La première fois que j’ai entendu son nom prononcé timidement, j’ai dû la faire répéter. Érèse? Les noms, et plus encore, les prénoms sont un champ libre en Haïti et l’on donne aux enfants des noms que l’on crée en fonction de l’humeur du jour. Sans mentir : combien de Samedis, de Dimanches ou de noms bizarres aux consonances douteuses entendons-nous dans ce pays! Éraise n’est pas si mal sous ce chapitre. Et puis je me suis dit que le prénom avait peut-être été donné en l’honneur de Sainte-Thérèse, avec une confusion dans la liaison (*Sainte-Érèse); or, comme la jeune fille en question n’est pas béatifiée, le «sainte» disparaît et il ne reste que ÉRÈSE. Dès lors, tout s’explique, n’est-ce pas? Toutefois, lorsque j’ai su qu’elle orthographiait son prénom ÉRAISE, ma théorie en a pris un coup. Mais sait-on jamais… j’ai peut-être quand même raison, car l’orthographe des noms dans ce pays n’a rien de standardisé, on s’en doute.
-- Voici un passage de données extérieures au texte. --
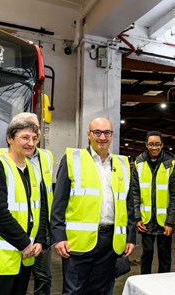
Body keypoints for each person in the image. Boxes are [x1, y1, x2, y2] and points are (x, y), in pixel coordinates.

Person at [50, 117, 136, 294]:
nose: (102, 137)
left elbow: (128, 204)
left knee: (102, 291)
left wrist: (130, 236)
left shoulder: (122, 164)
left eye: (107, 133)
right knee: (74, 291)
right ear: (89, 134)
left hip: (110, 242)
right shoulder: (73, 159)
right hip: (78, 242)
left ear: (112, 135)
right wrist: (58, 236)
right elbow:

Mais ce n’est pas du nom de cette jeune fille que je veux vous entretenir aujourd’hui, mais plutôt d’elle et de son histoire. Éraise nous est arrivée un jour, bien malheureuse, de loques vêtue, disant que sa maman, qui avait été traitée à notre hôpital, ne se portait pas tellement bien et que par conséquent, c’était à elle, l’aînée (24 ans) que revenait la charge de la famille (deux petites sœurs : Guerdy et Sabrina). Or, elle ne savait pas faire grand-chose, mais pour une raison obscure et qu’il vaut sans doute mieux laisser obscure, l’administration de l’hôpital se sentait en dette vis-à-vis elle. Puis, sa mère est morte, Éraise est devenue orpheline et par le fait même, ses deux petites sœurs aussi. Elle ne savait plus à quel(s) saint(s) se vouer, alors elle est revenue nous voir, drapée de noir et en broyant (et non en braillant: je veux juste dire qu’elle broyait du noir, au cas où ma tournure osée vous aurait surpris); pris de pitié, nous l’avons pris sous l’aile protectrice institutionnelle. En d’autres termes, nous l’avons embauchée comme aide domestique. Dire qu’elle était contente serait mal dire : ce fut une renaissance, une véritable résurrection, sinon de la pauvre mère, à tout le moins de sa fille! Éraise qui avait dû tout vendre pour défrayer les frais d’hospitalisation de sa mère (même le maigre lit maternel y était passé, condamnant Éraise et ses sœurs à dormir à même le sol de terre battue), voyait enfin sa situation financière s’améliorer. Depuis, elle rayonne, elle flotte, elle irradie la joie pure!
Faut dire aussi qu’on la gâte. Comment ne pas le faire? Éraise apprécie tout, depuis les restes de table jusqu’aux vêtements usagés, en passant par les bouteilles d’eau ou de vin vides… En un mot, nos sous-produits deviennent son luxe. Elle est passée de Charybde à des cieux toujours bleus, et son sourire maintenant permanent en dit long sur son contentement.
Dimanche dernier, nous l’avons emmenée à la plage. Tout un événement! Elle s’est baignée sans crainte, a mangé comme Gargantua et a même pris une bière qui lui a fait tourner la tête, mais bon, une fois n’est pas coutume, n’est-ce pas!
Bien sûr, nous ne sommes pas en Haïti pour les Éraise de ce pays : elles sont trop nombreuses. Mais si notre action peut contribuer à changer la vie d’une seule, elle en vaut sûrement la peine, qu’en pensez-vous?